Second, you state while they can drop prices and relax controls, it may be difficult to make their console more powerful. We still don't know how the dice will land in this regard. Microsoft managed higher-than-expected frequency yield, and nobody knows where Sony's chip sits. It also remains to be seen how the SRAM vs GDDR5 plays out.

2 comments

It was a different world then, but the original PSX was pretty straightforward. A commodity MIPS processor, relatively straightforward vector and image co-processors. In particular Sony made a bet that ram prices would fall enough to make the console profitable long term and that bet payed out. To remember how much things have changed, the CDROM format was controversial then, but was a huge win for developers.

Bluntly, Sony got it right with the PSX in making it very approachable for developers. They messed that up with PS2 and they should have learned that then. Instead they doubled down on the same misguided approach with the PS3 to predictable results. I'm glad to see they're not going to make the same mistake again.

Source: I was a subcontractor on a PSX title years ago.

And PS2 is officially the best selling console in the world [1]. But I agree - other than PS1 (which was easier than Saturn), Sony hardware was never easier than competition.

[1] http://en.wikipedia.org/wiki/List_of_best-selling_game_conso...

There is no debate about the hardware, really.
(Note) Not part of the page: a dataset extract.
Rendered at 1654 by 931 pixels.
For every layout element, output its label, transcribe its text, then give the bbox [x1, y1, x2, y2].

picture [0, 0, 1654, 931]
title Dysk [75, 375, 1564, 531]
The PS4 is the more powerful console in every single way.

What makes the Xbox One hardware interesting is the Kinect.

How so? I thought on specs they pretty much trade evenly blow-for-blow, aside from Sony's unknown chip frequency and the GDDR5 vs eSRAM?
The PS4's GPU is somewhat more powerful (in absolute terms) and the Xbox One's eSRAM isn't much to small to make up for the really slow DDR3 (it can barely hold one frame, I believe).